**Task**.
Copy out the entries below word for word, but leave out the pictures.

**Source data**.
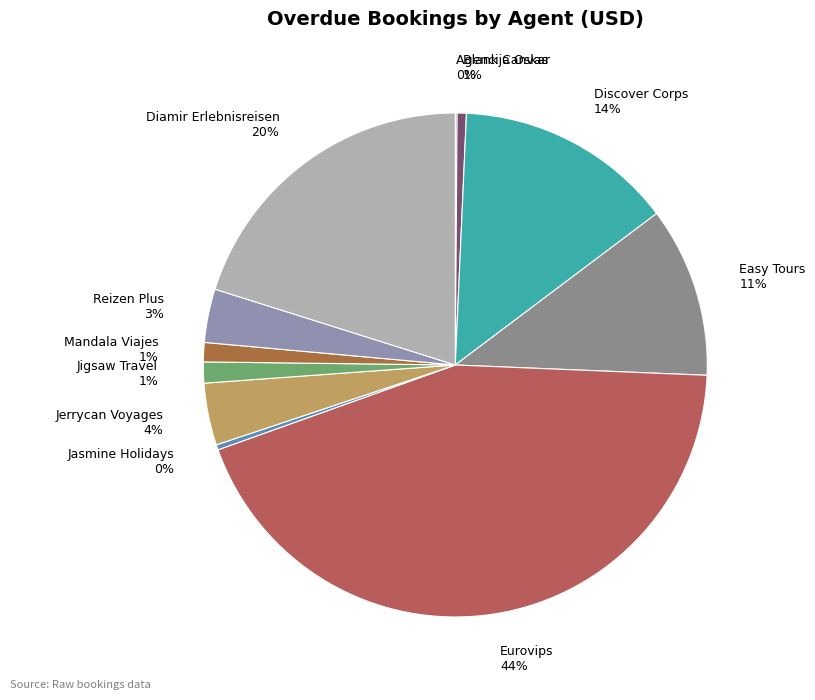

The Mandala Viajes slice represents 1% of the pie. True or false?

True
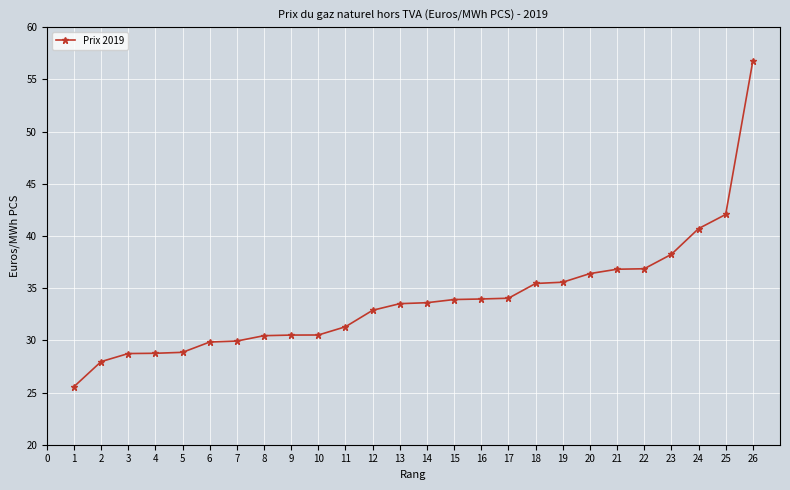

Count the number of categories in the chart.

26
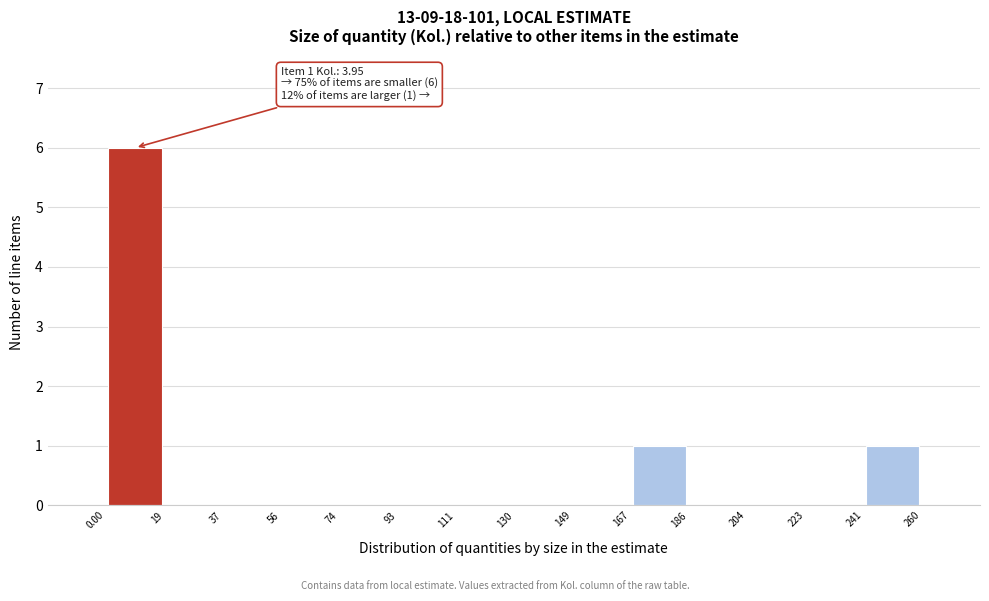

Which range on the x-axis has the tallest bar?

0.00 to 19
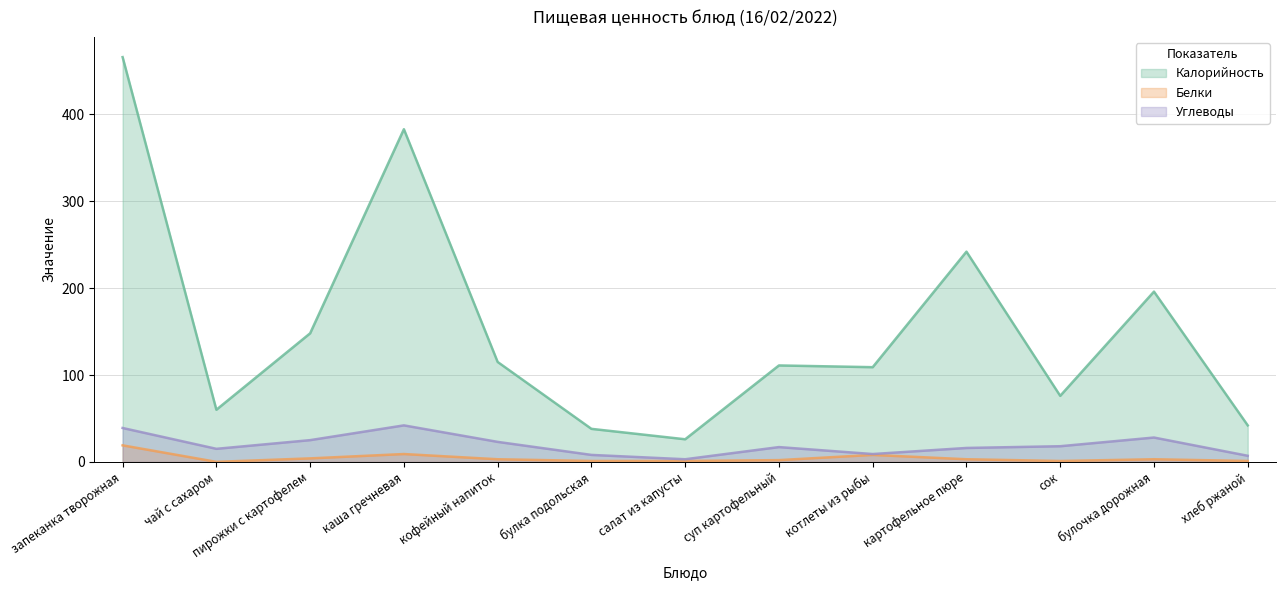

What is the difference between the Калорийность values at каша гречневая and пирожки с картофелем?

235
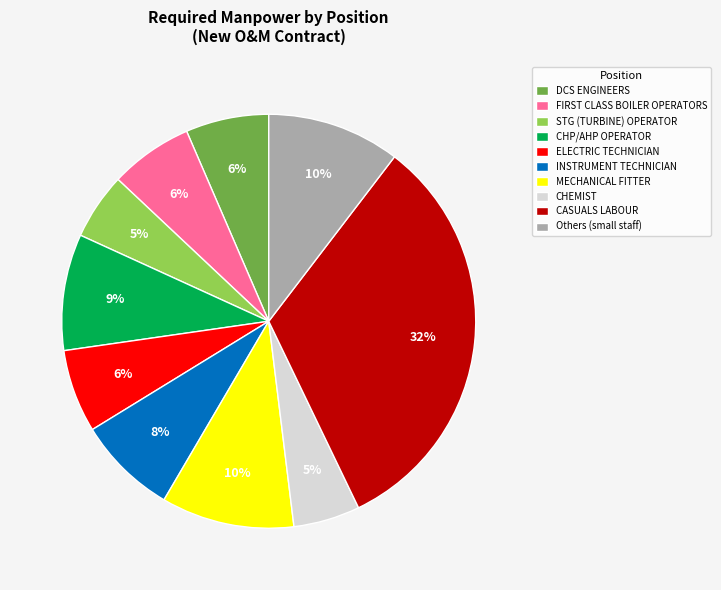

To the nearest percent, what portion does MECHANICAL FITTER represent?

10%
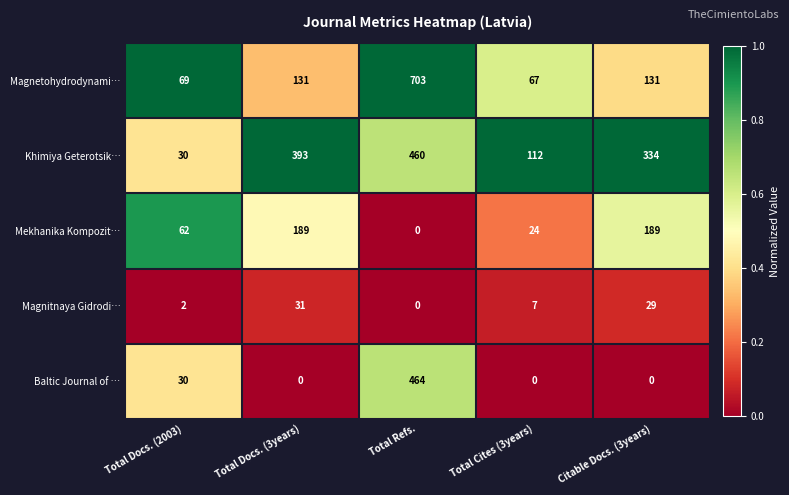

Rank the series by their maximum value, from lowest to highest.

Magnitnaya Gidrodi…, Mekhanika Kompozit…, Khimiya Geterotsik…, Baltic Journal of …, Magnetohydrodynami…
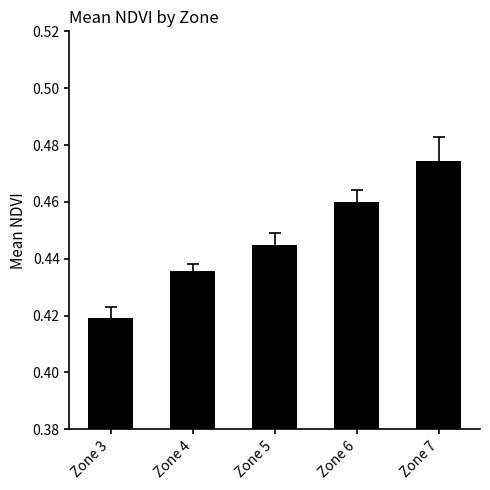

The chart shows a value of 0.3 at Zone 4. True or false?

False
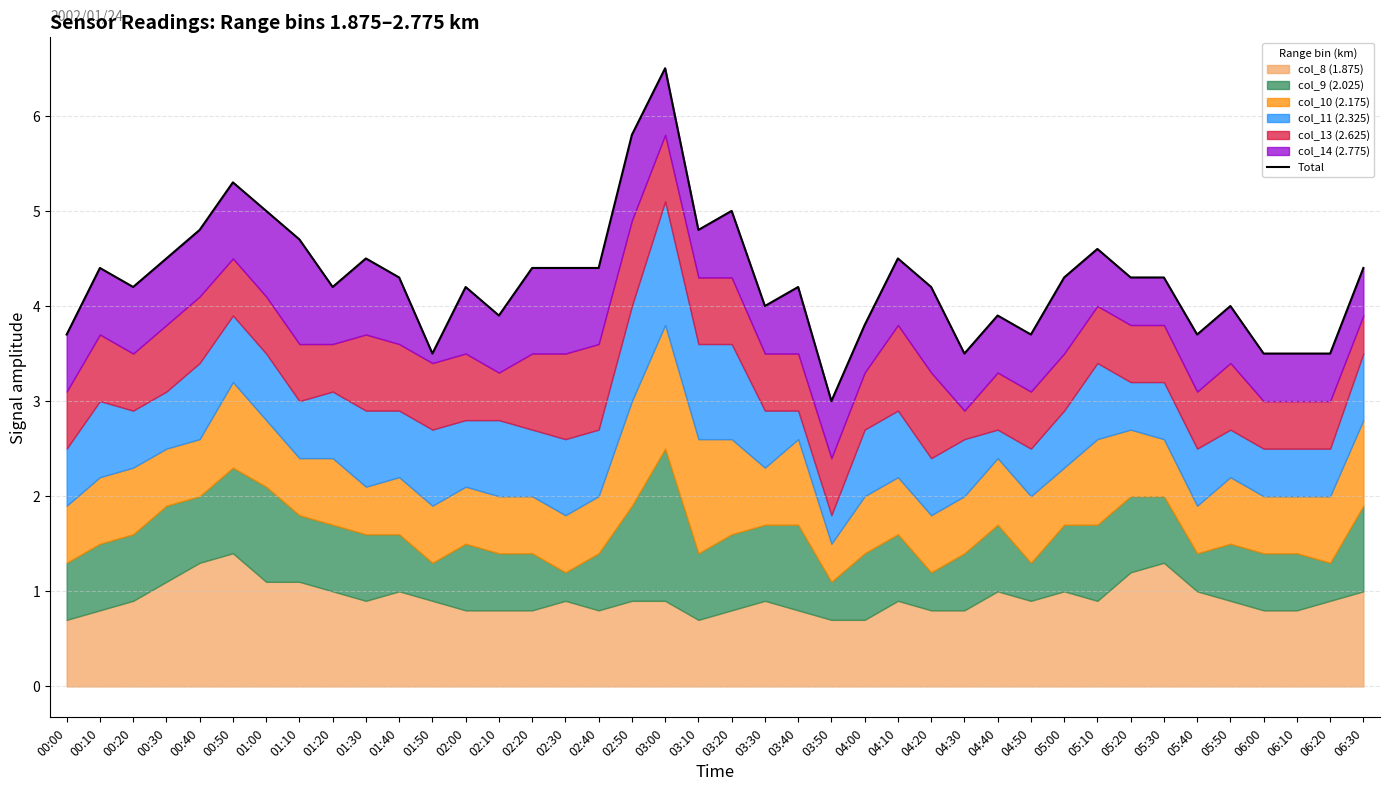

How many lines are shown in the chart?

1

**Expected answer**.
The Mandala Viajes slice represents 1% of the pie. True or false?

True

Count the number of categories in the chart.

26

Which range on the x-axis has the tallest bar?

0.00 to 19

What is the difference between the Калорийность values at каша гречневая and пирожки с картофелем?

235

To the nearest percent, what portion does MECHANICAL FITTER represent?

10%

Rank the series by their maximum value, from lowest to highest.

Magnitnaya Gidrodi…, Mekhanika Kompozit…, Khimiya Geterotsik…, Baltic Journal of …, Magnetohydrodynami…

The chart shows a value of 0.3 at Zone 4. True or false?

False

How many lines are shown in the chart?

1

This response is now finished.